The second reason is that the impact of social relationships on overall subjective well-being may be mediated by psychological health, and thus, when they are put together to predict overall subjective well-being, the impact of social relationships will be diminished. For example, self-determination theory proposes that better social relationships can contribute to positive feelings due to need fulfillment (Deci and Ryan 2000; Deci and Vansteenkiste 2004). Sociometer theory (Leary 1999) proposes that self-esteem is determined by the quality of social relationships in terms of others’ likings. Mapping these concepts to our current measurements, these two theories suggest that the quality of social relationships is an antecedent of psychological health (e.g., positive feeling and self-esteem), and therefore, when predicting overall subjective well-being, the impact of social relationships will be mediated by psychological health. Supporting this view, in a supplementary analysis, we found that social relationships can positively predict the three indices of overall subjective well-being, but this positive effect disappeared when psychological health was included as a predictor. This supplementary finding therefore suggests more complex relationships among constructs in a multidimensional QOL structure.

The third reason is that we did not include key facets in assessing social relationships in Chinese culture. In scale development, the WHOQOL instrument not only provides standard items for all countries, but also encourages each country or area to include additional facets that can reflect important cultural features in determining QOL. In Yao and Wu’s (2009) article, they reviewed three Chinese versions of the WHOQOL instrument from China, Hong Kong, and Taiwan and found that Hong Kong and Taiwan versions included the same facet reflecting the indigenous meaning of social relationships (i.e., being respected and accepted/Guanxi/Mientze) in Chinese culture. It is possible that because we only used standard items in the WHOQOL-BREF version and did not include national items with respect to being respected and accepted/Guanxi/Mientze, we did not find a significant effect of social relationships on overall subjective well-being.

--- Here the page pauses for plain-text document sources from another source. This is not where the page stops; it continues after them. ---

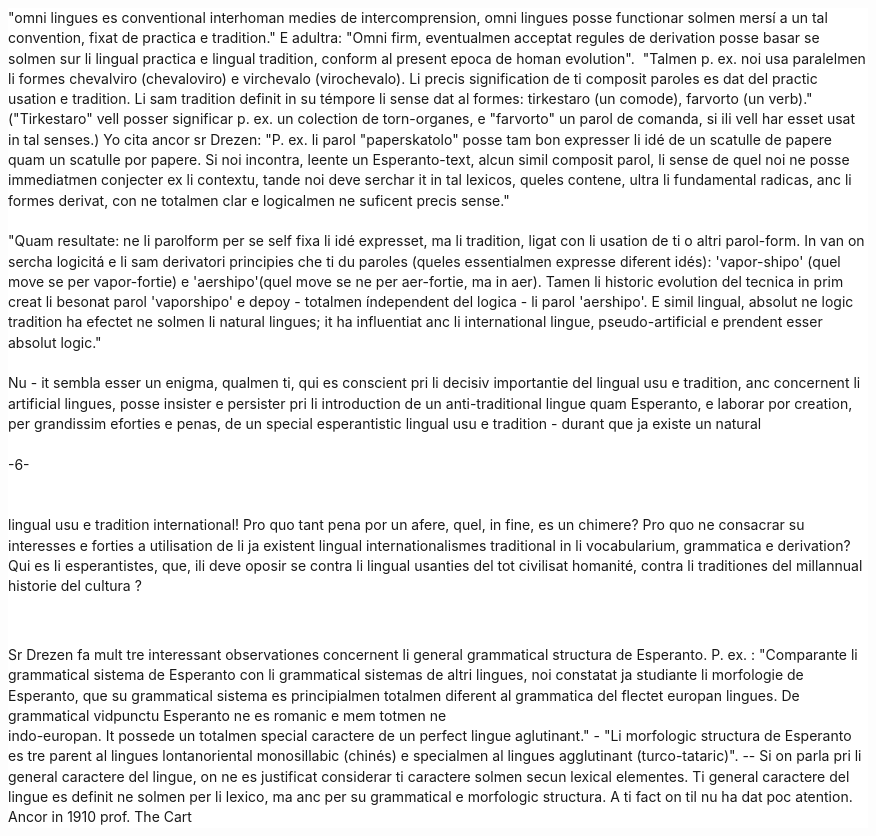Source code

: \"omni lingues es conventional interhoman medies de intercomprension,
omni lingues posse functionar solmen mersí a un tal convention, fixat de
practica e tradition.\" E adultra: \"Omni firm, eventualmen acceptat
regules de derivation posse basar se solmen sur li lingual practica e
lingual tradition, conform al present epoca de homan evolution\". 
\"Talmen p. ex. noi usa paralelmen li formes chevalviro (chevaloviro) e
virchevalo (virochevalo). Li precis signification de ti composit paroles
es dat del practic usation e tradition. Li sam tradition definit in su
témpore li sense dat al formes: tirkestaro (un comode), farvorto (un
verb).\" (\"Tirkestaro\" vell posser significar p. ex. un colection de
torn-organes, e \"farvorto\" un parol de comanda, si ili vell har esset
usat in tal senses.) Yo cita ancor sr Drezen: \"P. ex. li parol
\"paperskatolo\" posse tam bon expresser li idé de un scatulle de papere
quam un scatulle por papere. Si noi incontra, leente un Esperanto-text,
alcun simil composit parol, li sense de quel noi ne posse immediatmen
conjecter ex li contextu, tande noi deve serchar it in tal lexicos,
queles contene, ultra li fundamental radicas, anc li formes derivat, con
ne totalmen clar e logicalmen ne suficent precis sense.\"\
\
\"Quam resultate: ne li parolform per se self fixa li idé expresset, ma
li tradition, ligat con li usation de ti o altri parol-form. In van on
sercha logicitá e li sam derivatori principies che ti du paroles (queles
essentialmen expresse diferent idés): \'vapor-shipo\' (quel move se per
vapor-fortie) e \'aershipo\'(quel move se ne per aer-fortie, ma in aer).
Tamen li historic evolution del tecnica in prim creat li besonat parol
\'vaporshipo\' e depoy - totalmen índependent del logica - li parol
\'aershipo\'. E simil lingual, absolut ne logic tradition ha efectet ne
solmen li natural lingues; it ha influentiat anc li international
lingue, pseudo-artificial e prendent esser absolut logic.\"\
\
Nu - it sembla esser un enigma, qualmen ti, qui es conscient pri li
decisiv importantie del lingual usu e tradition, anc concernent li
artificial lingues, posse insister e persister pri li introduction de un
anti-traditional lingue quam Esperanto, e laborar por creation, per
grandissim eforties e penas, de un special esperantistic lingual usu e
tradition - durant que ja existe un natural\
\
-6-\
\
\
lingual usu e tradition international! Pro quo tant pena por un afere,
quel, in fine, es un chimere? Pro quo ne consacrar su interesses e
forties a utilisation de li ja existent lingual internationalismes
traditional in li vocabularium, grammatica e derivation? Qui es Ii
esperantistes, que, ili deve oposir se contra li lingual usanties del
tot civilisat homanité, contra li traditiones del millannual historie
del cultura ?

 

Sr Drezen fa mult tre interessant observationes concernent li general
grammatical structura de Esperanto. P. ex. : \"Comparante li grammatical
sistema de Esperanto con li grammatical sistemas de altri lingues, noi
constatat ja studiante li morfologie de Esperanto, que su grammatical
sistema es principialmen totalmen diferent al grammatica del flectet
europan lingues. De grammatical vidpunctu Esperanto ne es romanic e mem
totmen ne\
indo-europan. It possede un totalmen special caractere de un perfect
lingue aglutinant.\" - \"Li morfologic structura de Esperanto es tre
parent al lingues lontanoriental monosillabic (chinés) e specialmen al
lingues agglutinant (turco-tataric)\". \-- Si on parla pri li general
caractere del lingue, on ne es justificat considerar ti caractere solmen
secun lexical elementes. Ti general caractere del lingue es definit ne
solmen per li lexico, ma anc per su grammatical e morfologic structura.
A ti fact on til nu ha dat poc atention. Ancor in 1910 prof. The Cart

In addition to the aforementioned implications, limitations of this study should also be acknowledged. First, Cronbach’s α (alpha) of physical health and social relationship is relatively lower because facets of pain, medication, and sex are not ideal for university students to evaluate their QOL; most of them did not have serious problems with pain, did not rely on medication, and did not have much sexual experience, and they are usually confused when responding to the item for sex. However, when these facets are removed, we still obtain the same pattern and conclusion about the performance of importance weighting. Including these facets did not distort our conclusion. Nevertheless, future studies are encouraged to use different measurements to cross-validate our findings. Second, we only used university students here as a convenient sample to test the performance of importance weighting. Although the procedure of importance weighting is sample-free, it is still desirable to see if the same finding can be obtained when it is applied to different populations. Third, this is a cross-sectional study. We only used the term of “predictive effect” to mention the statistical relationship between predictors and outcomes in regression analyses. As such, it should be noted that our study cannot provide causal inference.

In sum, our study suggests that importance weighting in a multidimensional context cannot have its expected benefit but may hurt the predictive effect. Future studies are needed to cross-validate our findings with different measurements and samples.